**Exercise directions:** In the article on HCV screening in pregnancy, revise the section from "Twenty-two percent of" to "vs 85; p<0.001)." so that "targeted screening" replaces every instance of "risk-based screening".

Universal HCV screening in pregnancy: A step toward reducing transmission?
Universal screening for hepatitis C virus (HCV) in pregnant individuals resulted in improved detection and a potential reduction in perinatal transmission, according to a study presented at CROI 2022.
“Universal HCV screening resulted in a 7.5-fold increase in the detection rate of active HCV in pregnant people,” said study author Associate Professor Catherine Chapell from the University of Pittsburgh Medical Center (UPMC) Magee-Womens Hospital and University of Pittsburgh, Pittsburgh, Pennsylvania, US.
“Our study clearly shows that risk-based screening is insensitive for HCV detection in the general population,” she added.
Universal HCV screening was implemented in June 2020 at UPMC, where a reminder would be listed in the electronic medical records should HCV testing not be ordered in a new obstetrics panel. Reflex testing for HCV RNA was carried out for individuals who were HCV IgG positive.
The study comprised pregnant individuals presenting for prenatal care at UPMC. HCV testing was categorized as risk-based or universal screening, and the study compared 12,142 pregnant individuals undergoing risk-based screening* between January and December 2019 with 12,588 pregnant individuals undergoing universal screening between July 2020 and June 2021.
There was a significant increase in HCV IgG screening in individuals initiating obstetric care with the introduction of universal screening, rising from 23 percent to 81 percent (p<0.001). [CROI 2022, abstract 27]
There was also an increase in the detection of HCV IgG positive individuals, from 1.2 percent with risk-based screening to 1.9 percent with universal screening (p<0.001).
Twenty-two percent of individuals who were HCV IgG positive as per risk-based screening underwent HCV RNA testing compared with 95 percent of individuals who were HCV IgG positive according to universal screening.
There was a significant increase in the detection of active HCV through reflex HCV RNA testing, from 0.091 percent of those in the risk-based screening group to 0.68 percent of those in the universal screening group (n=11 vs 85; p<0.001).
As a result, more infants with perinatal HCV may have been identified in 12 months through universal screening whose cases may have been missed out in risk-based screening. “Using the published rate of perinatal HCV transmission [5.8 percent] and assuming all exposed infants were tested, only one infant was identified using risk-based screening and five with universal screening,” said Chapell.
“Pregnancy is a critical window of opportunity for engagement in the HCV care cascade and pregnant people must be included in the HCV elimination strategy,” Chapell noted.
“Identifying all cases of HCV in pregnant people can facilitate linkage to care and treatment for pregnant people and provide treatment prior to liver disease, cirrhosis, liver transplant, and hepatocellular carcinoma. Similarly, identifying all infants exposed will allow for timely detection of perinatal HCV transmission and early linkage to care and treatment … and [prevent] development of chronic HCV infection.”
While universal HCV screening is the first step toward this goal, HCV treatment during pregnancy is crucial, she highlighted.
Chapell acknowledged the single-centre design and potential variation in screening practices with different healthcare providers as limitations. Furthermore, the inability to link infant records in this study resulted in an estimation of the perinatal HCV transmission rate.

**Given information:**
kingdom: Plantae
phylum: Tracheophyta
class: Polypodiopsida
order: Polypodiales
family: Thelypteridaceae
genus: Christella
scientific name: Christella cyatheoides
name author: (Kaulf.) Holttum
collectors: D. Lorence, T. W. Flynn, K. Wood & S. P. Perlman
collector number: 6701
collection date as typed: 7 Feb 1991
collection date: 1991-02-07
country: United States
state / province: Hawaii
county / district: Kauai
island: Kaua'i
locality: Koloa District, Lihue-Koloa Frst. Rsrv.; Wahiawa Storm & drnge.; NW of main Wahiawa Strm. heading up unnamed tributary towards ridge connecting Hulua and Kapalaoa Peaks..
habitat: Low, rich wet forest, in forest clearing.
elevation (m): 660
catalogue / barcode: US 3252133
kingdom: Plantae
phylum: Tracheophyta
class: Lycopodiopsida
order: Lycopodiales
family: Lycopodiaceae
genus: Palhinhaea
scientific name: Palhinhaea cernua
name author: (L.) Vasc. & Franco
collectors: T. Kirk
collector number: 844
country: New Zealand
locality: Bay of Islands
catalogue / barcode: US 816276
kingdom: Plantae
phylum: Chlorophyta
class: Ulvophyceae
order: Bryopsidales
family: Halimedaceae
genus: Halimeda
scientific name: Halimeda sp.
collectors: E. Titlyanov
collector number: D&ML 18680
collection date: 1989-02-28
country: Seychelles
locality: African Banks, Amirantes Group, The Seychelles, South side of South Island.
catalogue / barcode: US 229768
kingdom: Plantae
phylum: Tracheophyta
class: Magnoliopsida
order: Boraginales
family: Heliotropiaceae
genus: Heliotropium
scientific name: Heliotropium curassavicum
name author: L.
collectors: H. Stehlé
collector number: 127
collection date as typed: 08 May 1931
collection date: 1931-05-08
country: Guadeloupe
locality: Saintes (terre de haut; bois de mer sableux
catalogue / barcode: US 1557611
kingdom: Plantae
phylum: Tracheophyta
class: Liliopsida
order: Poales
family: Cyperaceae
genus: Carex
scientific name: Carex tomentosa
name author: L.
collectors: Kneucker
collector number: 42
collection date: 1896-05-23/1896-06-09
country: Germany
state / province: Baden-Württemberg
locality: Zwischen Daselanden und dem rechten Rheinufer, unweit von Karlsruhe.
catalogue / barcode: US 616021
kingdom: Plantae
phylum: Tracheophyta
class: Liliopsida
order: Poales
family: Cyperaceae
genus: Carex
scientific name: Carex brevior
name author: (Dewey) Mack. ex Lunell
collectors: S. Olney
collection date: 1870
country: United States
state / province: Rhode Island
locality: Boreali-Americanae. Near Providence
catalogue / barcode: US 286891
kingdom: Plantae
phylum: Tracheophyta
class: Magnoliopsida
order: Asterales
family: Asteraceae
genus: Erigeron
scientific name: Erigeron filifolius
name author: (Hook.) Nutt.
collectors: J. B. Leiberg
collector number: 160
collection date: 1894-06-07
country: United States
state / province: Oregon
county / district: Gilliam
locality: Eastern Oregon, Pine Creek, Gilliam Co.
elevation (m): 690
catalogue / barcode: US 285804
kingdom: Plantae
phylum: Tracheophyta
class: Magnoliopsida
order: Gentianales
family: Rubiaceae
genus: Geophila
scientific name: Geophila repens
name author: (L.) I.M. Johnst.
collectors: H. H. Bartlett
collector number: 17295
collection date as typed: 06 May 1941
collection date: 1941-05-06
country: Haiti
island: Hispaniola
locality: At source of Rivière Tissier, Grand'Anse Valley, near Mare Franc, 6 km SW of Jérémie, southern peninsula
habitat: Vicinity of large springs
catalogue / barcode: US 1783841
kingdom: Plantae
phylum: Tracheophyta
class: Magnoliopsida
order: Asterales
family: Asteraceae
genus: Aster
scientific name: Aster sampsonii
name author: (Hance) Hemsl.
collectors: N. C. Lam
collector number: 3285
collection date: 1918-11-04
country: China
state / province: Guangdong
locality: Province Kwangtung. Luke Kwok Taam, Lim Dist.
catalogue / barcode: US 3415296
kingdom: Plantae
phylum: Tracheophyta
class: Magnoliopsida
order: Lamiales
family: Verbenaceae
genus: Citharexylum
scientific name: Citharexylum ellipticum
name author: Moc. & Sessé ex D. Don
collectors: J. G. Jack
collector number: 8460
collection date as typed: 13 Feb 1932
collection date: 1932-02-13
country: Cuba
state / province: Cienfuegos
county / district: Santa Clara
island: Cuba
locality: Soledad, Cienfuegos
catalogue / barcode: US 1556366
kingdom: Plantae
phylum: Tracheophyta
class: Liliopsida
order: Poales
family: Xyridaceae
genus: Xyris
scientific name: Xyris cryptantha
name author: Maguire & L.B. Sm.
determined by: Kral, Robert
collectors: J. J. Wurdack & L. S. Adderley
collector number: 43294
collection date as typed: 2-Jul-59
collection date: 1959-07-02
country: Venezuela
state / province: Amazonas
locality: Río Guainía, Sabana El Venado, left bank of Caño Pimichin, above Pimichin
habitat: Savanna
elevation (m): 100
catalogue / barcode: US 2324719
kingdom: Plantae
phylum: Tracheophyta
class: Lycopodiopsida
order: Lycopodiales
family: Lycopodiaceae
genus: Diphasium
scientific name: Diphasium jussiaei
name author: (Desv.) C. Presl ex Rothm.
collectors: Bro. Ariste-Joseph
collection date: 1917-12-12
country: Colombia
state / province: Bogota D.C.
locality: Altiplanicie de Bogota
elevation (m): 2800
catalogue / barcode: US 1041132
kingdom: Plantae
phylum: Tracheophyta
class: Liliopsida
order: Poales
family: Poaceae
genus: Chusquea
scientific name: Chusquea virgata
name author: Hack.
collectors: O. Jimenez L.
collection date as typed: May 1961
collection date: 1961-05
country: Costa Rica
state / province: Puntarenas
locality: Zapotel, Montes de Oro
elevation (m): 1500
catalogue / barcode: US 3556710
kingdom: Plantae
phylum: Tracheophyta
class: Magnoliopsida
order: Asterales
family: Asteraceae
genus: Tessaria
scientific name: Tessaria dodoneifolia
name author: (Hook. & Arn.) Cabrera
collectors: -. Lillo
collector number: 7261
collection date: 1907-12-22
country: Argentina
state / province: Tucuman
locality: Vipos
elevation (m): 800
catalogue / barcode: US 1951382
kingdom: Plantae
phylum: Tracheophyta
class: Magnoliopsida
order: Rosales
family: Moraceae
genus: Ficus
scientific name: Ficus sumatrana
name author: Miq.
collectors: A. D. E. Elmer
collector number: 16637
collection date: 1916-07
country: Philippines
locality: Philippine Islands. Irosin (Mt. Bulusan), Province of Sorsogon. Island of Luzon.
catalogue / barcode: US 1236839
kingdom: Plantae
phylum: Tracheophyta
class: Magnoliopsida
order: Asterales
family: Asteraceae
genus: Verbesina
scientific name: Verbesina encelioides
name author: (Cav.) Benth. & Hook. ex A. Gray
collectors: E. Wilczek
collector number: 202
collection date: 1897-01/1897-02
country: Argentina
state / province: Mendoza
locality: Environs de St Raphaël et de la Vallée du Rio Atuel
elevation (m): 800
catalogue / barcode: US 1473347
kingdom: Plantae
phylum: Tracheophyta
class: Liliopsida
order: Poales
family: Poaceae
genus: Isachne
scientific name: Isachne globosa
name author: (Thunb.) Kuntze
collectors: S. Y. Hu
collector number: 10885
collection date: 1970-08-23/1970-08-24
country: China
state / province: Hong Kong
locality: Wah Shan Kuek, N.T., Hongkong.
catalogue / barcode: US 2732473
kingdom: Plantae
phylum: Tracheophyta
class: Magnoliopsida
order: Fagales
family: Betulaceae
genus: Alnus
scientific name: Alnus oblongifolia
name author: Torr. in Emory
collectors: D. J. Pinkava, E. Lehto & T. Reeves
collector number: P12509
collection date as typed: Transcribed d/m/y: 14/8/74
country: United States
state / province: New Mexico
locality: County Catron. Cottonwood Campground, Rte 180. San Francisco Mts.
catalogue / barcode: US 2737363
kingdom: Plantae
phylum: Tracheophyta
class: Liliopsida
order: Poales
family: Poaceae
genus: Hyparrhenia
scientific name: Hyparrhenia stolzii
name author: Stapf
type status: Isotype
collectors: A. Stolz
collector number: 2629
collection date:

**Answer space:**
Twenty-two percent of individuals who were HCV IgG positive as per targeted screening underwent HCV RNA testing compared with 95 percent of individuals who were HCV IgG positive according to universal screening.
There was a significant increase in the detection of active HCV through reflex HCV RNA testing, from 0.091 percent of those in the targeted screening group to 0.68 percent of those in the universal screening group (n=11 vs 85; p<0.001).